Extract to read:
BEGIN
Showing posts with label moderation. Show all posts
Showing posts with label moderation. Show all posts

Wednesday, May 18, 2016

Iranian mullahs’ Fear of General Uprising


Source: American Thinker, May 18, 2016


Reports from inside Iran indicate a mounting economic crisis, despite a windfall of billions pouring into Iran following the nuclear deal sealed with the P5+1 following negotiations in which the international community bent over backwards in the mullahs’ favor.
After waves of spurious promises, which ultimately failed to provide or allow the people to reap any form of benefit from this deal, the government of Hassan Rouhani -- with a faux pas catchphrase of “moderation” -- is engulfed in a series of major calamities, with fears simmering among the leadership of growing dissent that can only possibly be construed as the roots of general uprisings in the making across the country.

Dismal Report Card for Rouhani

During the past few years, Iran’s economy has experienced skyrocketing inflation rates, which according to a parliamentary report is running alongside an unemployment tsunami. Politicians are pressuring the banks to decrease profit rates (to numbers lower than inflation rates). Moreover, the banks have taken their own action to safeguard resources, by investing in financial markets of real estate and production lines.
Various governments in Iran, especially that of Rouhani, have throughout the years issued specific instructions to the country’s banks, aimed at decreasing their profits. As this trend continued, the banks gradually failed to live up to their duties as financial mediators and liquidity directors.

The Liquidity Plight


The main problem – as was the case internationally in the 2008 slump -- in this regard is lack of liquidity. Liquidity is running at 20% in Iran, and has plagued the economy for many years now. On the other hand, the true portion of Iran’s economy is suffering from liquidity shortage. Despite the fact that Iran’s economy is based on banks, it appears the issue of diverting liquidity and its quantity have raised startling concerns.
“The main reason behind liquidity shortage lies in unpaid bank loans, and the government -- as the main party in debt to banks -- must take action on this matter,” said Mohammad Mehdi Reiszadeh, an advisor in Iran’s Chamber of Commerce.

The Banking Scapegoat


Whenever governments face any type of shortages, they focus pressure on the banking system and the country’s central bank. The remaining unpaid bank loans belong largely to the regime’s senior elite, with a list of 30 individuals said to be controlling a large portion of such unpaid bank loans. If this money was actually recoverable, the banking system would have been able to provide investment for production units. There is no such thing occurring in Iran today.

Doomed Policies

Media outlets associated with the camp of former Iranian president Hashemi Rafsanjani and Rouhani, are pointing fingers at the government of firebrand Mahmoud Ahmadinejad for squandering oil revenues -- made available to him through years of oil prices in the range of $100+ a barrel -- in the housing and construction industry.
With this industry facing major problems, it had its toll on Iran’s now parched economy, as more than 200 to 300 industries linked to road and construction now face major rollbacks, with the entire economy threatened by recession. A collapse of the real estate industry that provided profits for the banks resulted in an effective lockup of bank funds.
END
Required work: Translate into Spanish this sentence from the article on Iran's economy: "Whenever governments face any type of shortages, they focus pressure on the banking system and the country’s central bank."

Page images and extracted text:
BEGIN
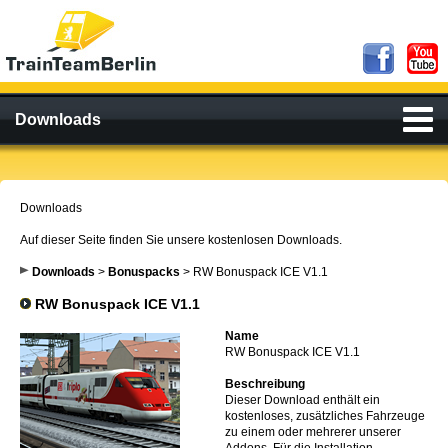
Downloads
Downloads
Auf dieser Seite finden Sie unsere kostenlosen Downloads.
Downloads
>
Bonuspacks
> RW Bonuspack ICE V1.1
RW Bonuspack ICE V1.1
Name
RW Bonuspack ICE V1.1
Beschreibung
Dieser Download enthält ein
kostenloses, zusätzliches Fahrzeuge
zu einem oder mehrerer unserer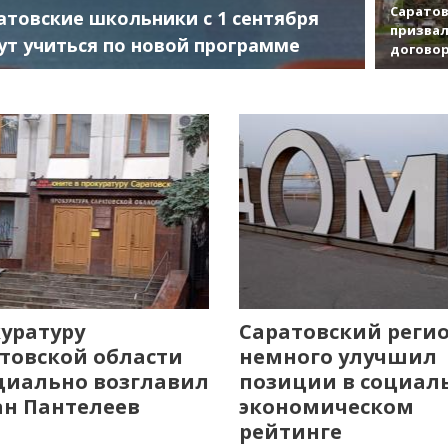
Саратов
атовские школьники с 1 сентября
призвал
ут учиться по новой программе
договор
уратуру
Саратовский реги
товской области
немного улучшил
иально возглавил
позиции в социал
н Пантелеев
экономическом
рейтинге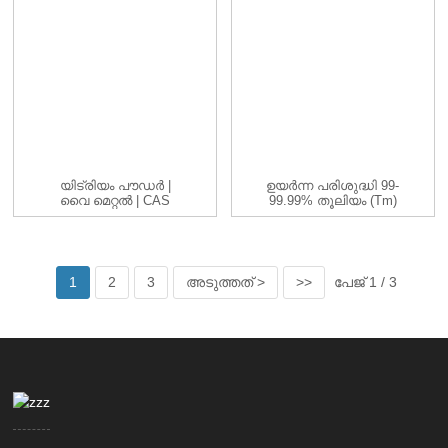
യിട്രിയം പൗഡർ |
ഉയർന്ന പരിശുദ്ധി 99-
വൈ മെറ്റൽ | CAS
99.99% തൂലിയം (Tm)
7440-65-5 | -200...
ലോഹ മൂലകം
1
2
3
അടുത്തത് >
>>
പേജ് 1 / 3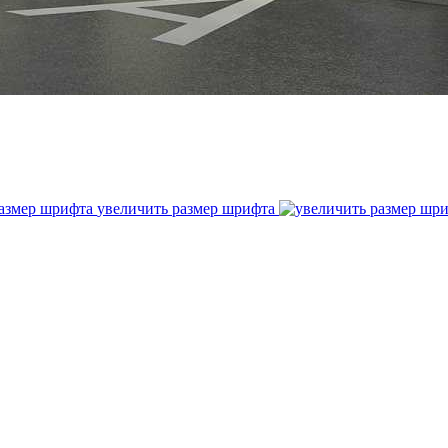
увеличить размер шрифта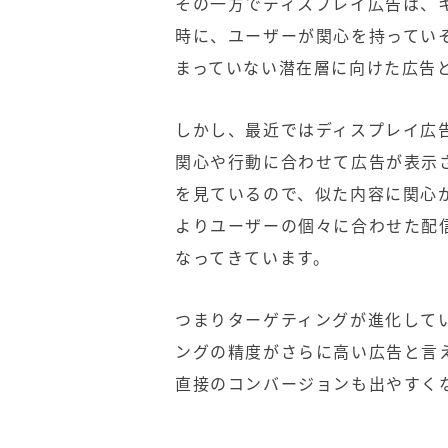
その一方でディスプレイ広告は、
時に、ユーザーが関心を持ってい
まっていない潜在層に向けた広告
しかし、最近ではディスプレイ広
関心や行動に合わせて広告が表示
を見ているので、似た内容に関心
よりユーザーの個々に合わせた配
なってきています。
つまりターゲティングが進化してい
ングの精度がさらに高い広告と言
直接のコンバージョンも出やすく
END
Solution to the exercise: Cada vez que los gobiernos enfrentan cualquier tipo de escasez, concentran la presión sobre el sistema bancario y el banco central del país.